La protestation a en partie été alimentée par le sentiment que les élites au pouvoir avaient gaspillé d'importantes ressources pour assurer leur réélection en février, négligeant le problème de l'inflation.

Le mouvement protestataire s'est aujourd'hui essoufflé, en raison, disent les défenseurs des droits de l'Homme, d'une répression continue des autorités ougandaises : inculpation pour trahison de personnes critiques envers le régime, placement en résidence de M. Besigye.

Mais pour M. Golooba-Mutebi, dans cette lutte contre l'inflation, le gouvernement a failli."Ils ont refusé de réduire les taxes sur l'essence, le diesel, et d'autres marchandises de base, cela a entraîné un ressentiment du public," dit-il.

De son côté, le gouvernement affirme avoir les mains liées: il met en cause des facteurs externes, comme la hausse mondiale des prix du pétrole, et une demande accrue en denrées alimentaires dans les pays voisins en raison de la récente sécheresse.

"Le gouvernement a raison: ces dernières années, les économies mondiales ont été instables, cela a touché l'Ouganda," estime Stephen Biraahwa, président du comité des Affaires économiques du Parlement, et membre du parti au pouvoir."Mais nous devons tout de même faire plus, trouver des politiques nationales originales en matière de consommation et essayer de dynamiser la production."

La Banque centrale ougandaise a récemment augmenté ses taux d'intérêt pour soutenir la monnaie nationale.Le shilling ougandais est tombé à son plus bas historique contre le dollar en septembre.

Mais si les économistes ont salué le geste, ils doutent qu'il ait un impact rapide sur les prix.

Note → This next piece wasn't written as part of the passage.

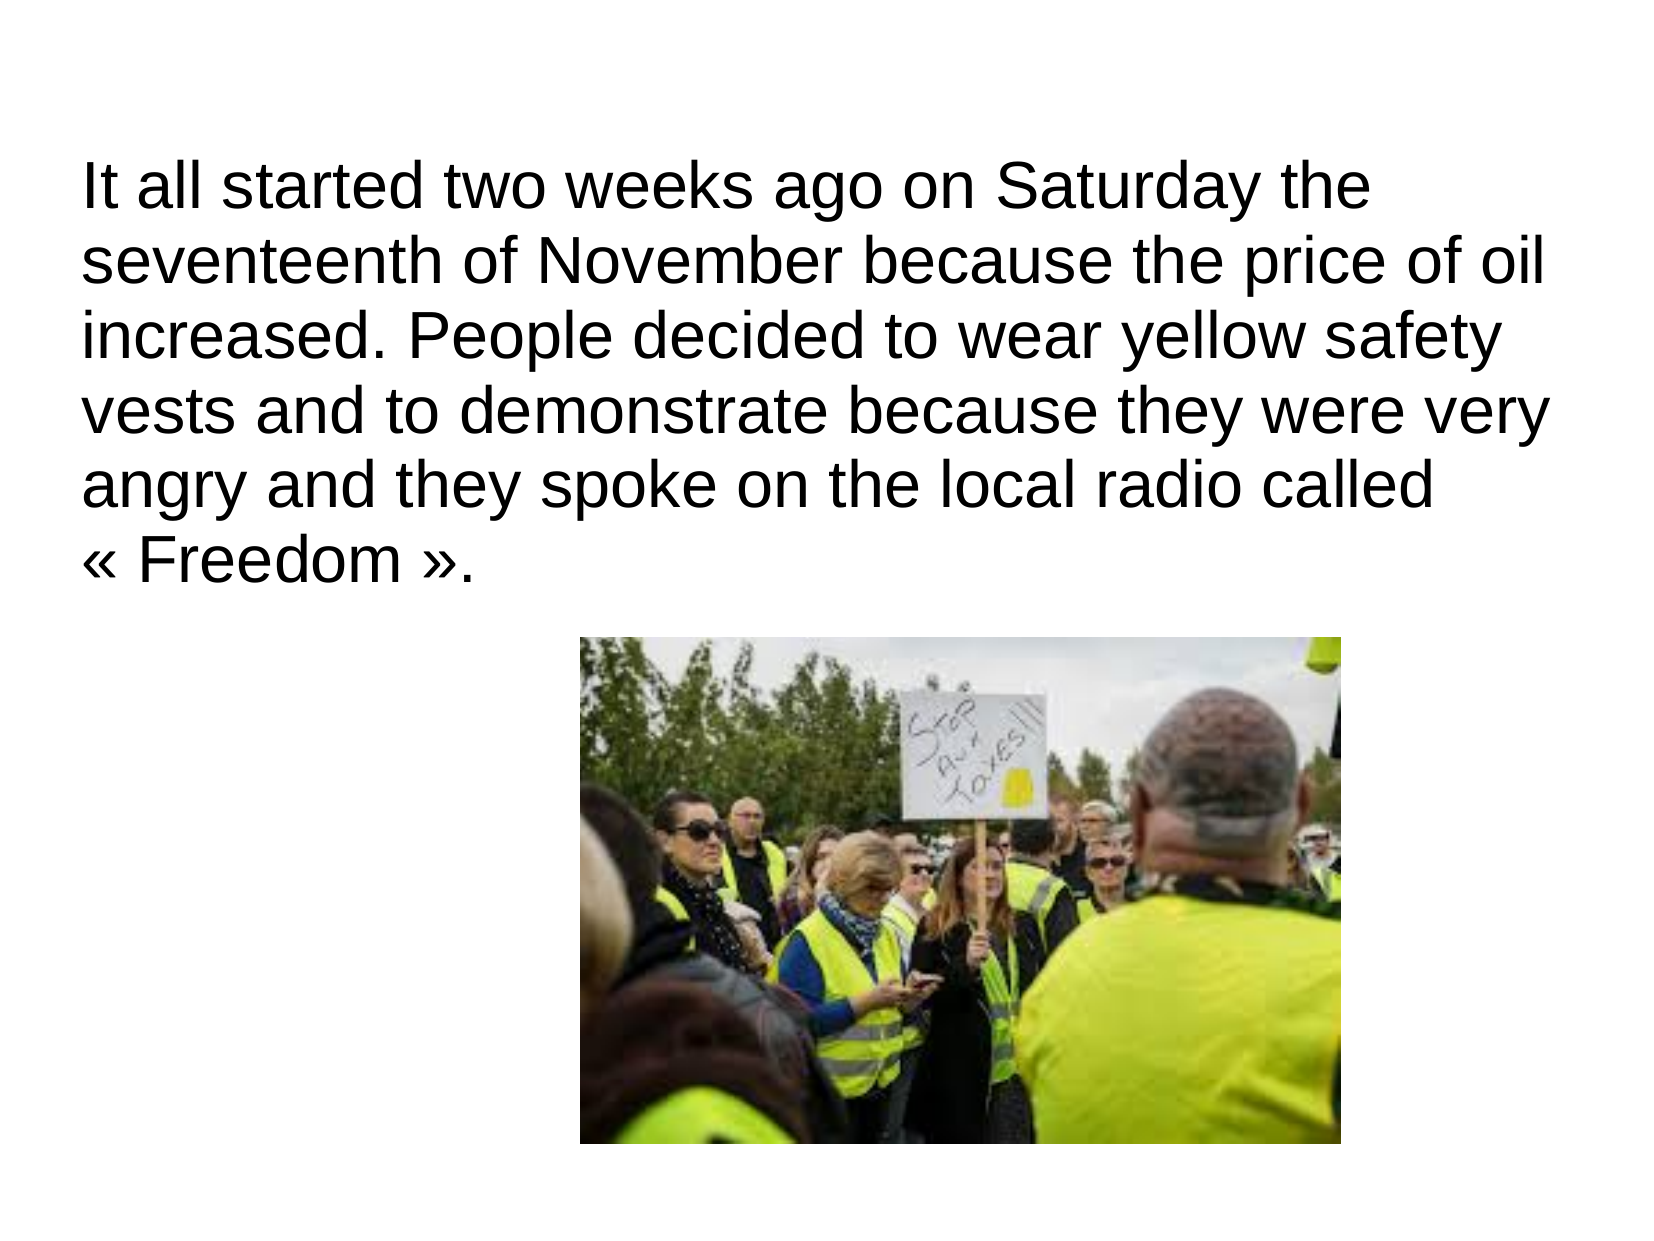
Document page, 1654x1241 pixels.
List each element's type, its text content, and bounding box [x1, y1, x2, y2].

"Toute politique monétaire a un effet à retardement," pointe Grace Makako, responsable des marchés financiers pour la banque Standard Chartered en Ouganda, avant de prévoir des temps encore difficiles en 2012.

Mais pour Rose Awino, c'est au jour le jour que le problème se mesure.

"Je ne sais pas quoi faire," confie-t-elle, en coupant une petite pile de tomates pour son prochain, maigre, repas."Et bientôt, il faudra payer pour les frais scolaires aussi (...) Je ne sais pas si je peux me le permettre."